A Shopper's Guide to Cruelty-Free Products, Lori Cook, 1991.

Then GET INFORMED AND READ AS MUCH AS YOU CAN ON THE ISSUE OF ANIMAL
RIGHTS. Besides reading about animal rights from the major theorists, also read practical guides and
periodicals. Question #92 lists many appropriate books and periodicals.
Finally, you can GET INVOLVED IN A LOCAL ANIMAL RIGHTS OR ANIMAL WELFARE
ORGANIZATION. Alternatively, if you lack the time, consider giving donations to those organizations
whose good work on behalf of animals is something you appreciate and wish to materially support.
TA
SEE ALSO: #87, #92-#93

100
XIV --- Finally, questions #96 from: http://www.animal-rights.com/faqfile.html

XIV. FINALLY...

#96 I have read this FAQ and I am not convinced.
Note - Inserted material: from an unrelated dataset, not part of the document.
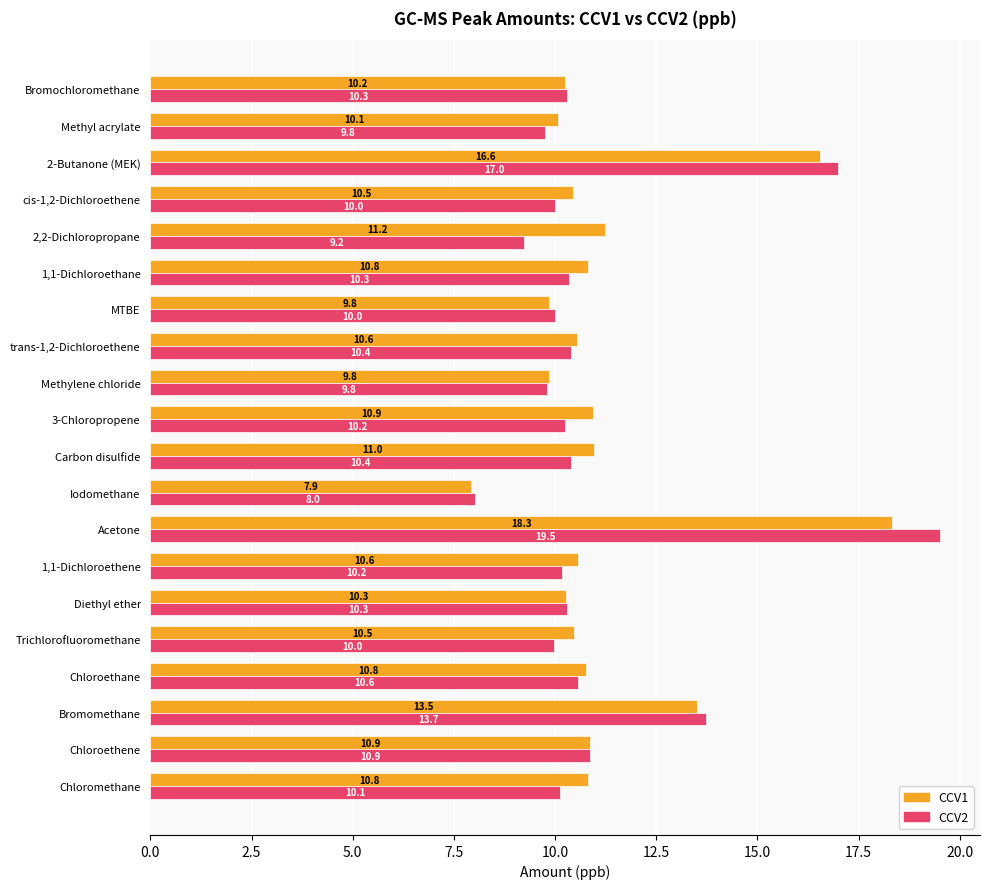

Which category has the lowest value across all series?

Iodomethane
Humans are
humans, animals are animals; is it so difficult to see that?

This FAQ cannot reflect the full variety of paths which have led people to support the concept of
Animal Rights. A more complete compilation would include, for instance, religious arguments. For
example, some Eastern religions stress the importance of the duties of humans toward animals. A
Christian case for Animal Rights has been presented. Also, legal arguments have been put forward, by
some barristers in the UK, for instance. Still, some people may remain skeptical about the viability of
all of these other approaches as well. For those people, here is a short quiz:

What is wrong with cannibalism?


What is wrong with slavery?
What is wrong with racial prejudice?
What is wrong with sexual discrimination?
What is wrong with killing children or the mentally ill?
What is wrong with the Nazi experiments on humans?

Animal Rights proponents can reply instantly and consistently. Can you? Do your answers involve
qualities that, if you are objective about it, can be seen to apply to animals? For example, were the Nazi
experiments wrong because the subjects were human, or because the subjects were harmed??? AECW
It is not difficult to see that humans are humans and animals are animals. What is difficult to see is
how this amounts to anything more than an empty tautology! If there are relevant differences that
justify differences in treatment, then let's hear them. AR opponents have consistently failed to support
the differences in treatment of humans versus animals with relevant differences in capacities.
Yes, an animal is an animal, but it can still suffer terribly from our brutality and lack of
compassion. DG

I am in favor of animal rights as well as human rights. That is the way of a whole human being.
Abraham Lincoln (16th U.S. President)

[The day should come when] all of the forms of life...will stand before the court--the pileated
woodpecker as well as the coyote and bear, the lemmings as well as the trout in the streams.